Every school has its class clowns, but our school had a class of clowns.
The next morning, he asked if we'd given any thought to the previous day's discussion.
When it came time to salute the flag, everybody refused to stand up.
It was a joke. A joke in poor taste perhaps but in looking back I can see that it was a perfect example of the attitude that was growing in the meadow.
The establishment had spent so much time telling us what to believe that it had never given any consideration to explaining why we should believe.
In the minds of the day's more educated and advantaged youth, that refusal to explain why, had to suggest a certain lack of conviction on the part of those pushing the buttons and pulling the strings.
Maybe they didn't know why.
Subsequent events have proven that they really were right more often than they were wrong, but they tainted their credibility by refusing to address the issues that were important to us - the children who were to inherit the responsibilities of an uncertain future.
In our short lives we had already witnessed more and greater changes in the structure of society than any two generations that had preceded us. All we wanted were answers to the questions raised by the appearance of all the new flowers in the meadow.
The answers were there.

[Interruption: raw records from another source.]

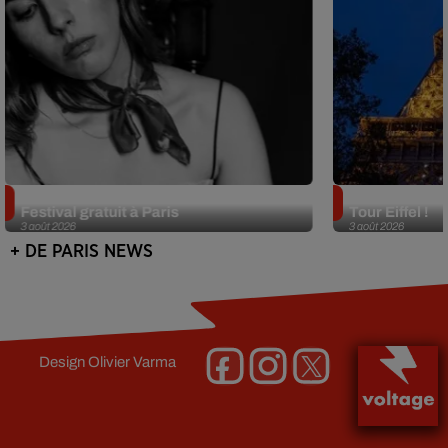
Netflix lance un immense Book
Des DJ sets au
Festival gratuit à Paris
Tour Eiffel !
3 août 2026
3 août 2026
+ DE PARIS NEWS
Design
Olivier Varma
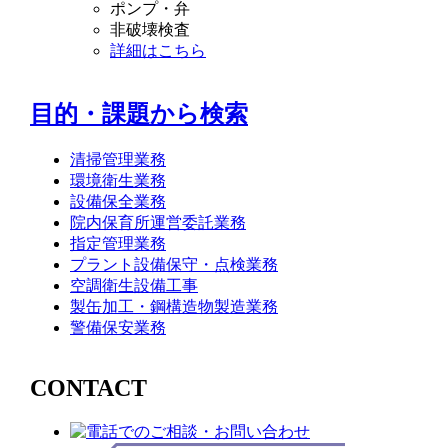
ポンプ・弁
非破壊検査
詳細はこちら
目的・課題から検索
清掃管理業務
環境衛生業務
設備保全業務
院内保育所運営委託業務
指定管理業務
プラント設備保守・点検業務
空調衛生設備工事
製缶加工・鋼構造物製造業務
警備保安業務
CONTACT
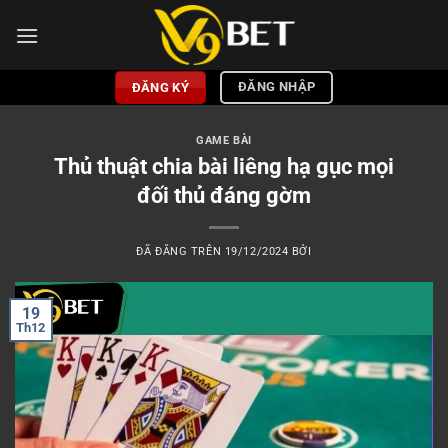
Chuyển
đến
nội
dung
ĐĂNG NHẬP
ĐĂNG KÝ
GAME BÀI
Thủ thuật chia bài liêng hạ gục mọi
đối thủ đáng gờm
ĐÃ ĐĂNG TRÊN
19/12/2024
BỞI
19
Th12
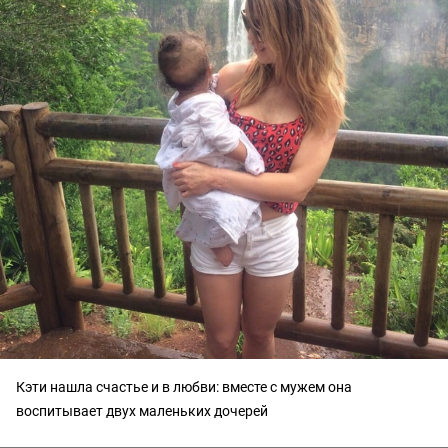
Кэти нашла счастье и в любви: вместе с мужем она
воспитывает двух маленьких дочерей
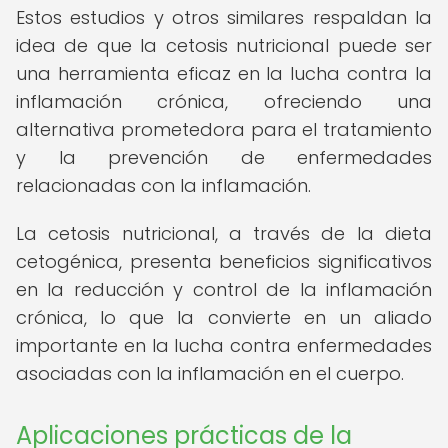
Estos estudios y otros similares respaldan la
idea de que la cetosis nutricional puede ser
una herramienta eficaz en la lucha contra la
inflamación crónica, ofreciendo una
alternativa prometedora para el tratamiento
y la prevención de enfermedades
relacionadas con la inflamación.
La cetosis nutricional, a través de la dieta
cetogénica, presenta beneficios significativos
en la reducción y control de la inflamación
crónica, lo que la convierte en un aliado
importante en la lucha contra enfermedades
asociadas con la inflamación en el cuerpo.
Aplicaciones prácticas de la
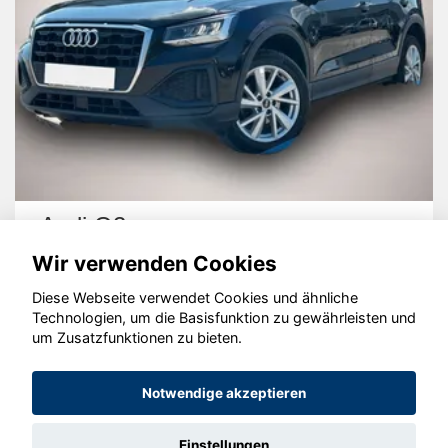
Audi Q2
Wir verwenden Cookies
Diese Webseite verwendet Cookies und ähnliche
Technologien, um die Basisfunktion zu gewährleisten und
um Zusatzfunktionen zu bieten.
© konjunkturmotor.de GmbH 2020 - 2026
Notwendige akzeptieren
Einstellungen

We had a right to know and if they weren't going to check it out for us then we were going to do it ourselves.
So we rebelled and we looked and we touched and we sniffed the flowers. We questioned authority and we defied convention. We dressed weird, we talked crazy, we took chances and we made changes.
Some of us still sat too close to the television set, some of us drank too much, some of us tried drugs, some of us burned our draft cards and some of us went to Canada.
Some of us moved to New York to find fame and fortune, some of us hitch-hiked to California to find ourselves, some of us traveled to Tibet to find the meaning of life and too many of us went to Vietnam to learn the reality of death.
But the most important thing we did was to prove that it's okay to take an unpopular stand, ask a forbidden question, make a decision and then change your mind. We proved that true democracy does work and that dissent isn't synonymous with treason. We ran barefoot through the meadow, we picked the flowers and sometimes we got poison ivy, but we made the journey and we brought back some great souvenirs.
When the meadow faded into the past we put most of our flowers away for a time. There was an Astro Turf pasture ahead and the wax tulips and plastic carnations along the path looked pretty real for a while.
They didn't have to be watered or cared for and they came with the promise that they would last forever.
Now as we drag our hard fought principles on through the '90s into the 21st century we're finding the promise of immortality may have been a bit premature. The Astro Turf is wearing thin and when the wax tulips melt, nothing grows up in their place.
The artificial landscape won't last forever though.
Soon some of the old flowers are sure to break through and the meadow will have a new start. Then the rains will come and the whole process will begin all over again.
The latest pampered generation will have a whole new set of questions about a whole new set of issues. They'll come to us looking for the answers, and hopefully we'll know what to say.
But if they ask me, I'll hand them a pair of garden shears and a flower basket.
And I'll tell them to watch out for the cow patties and the poison ivy.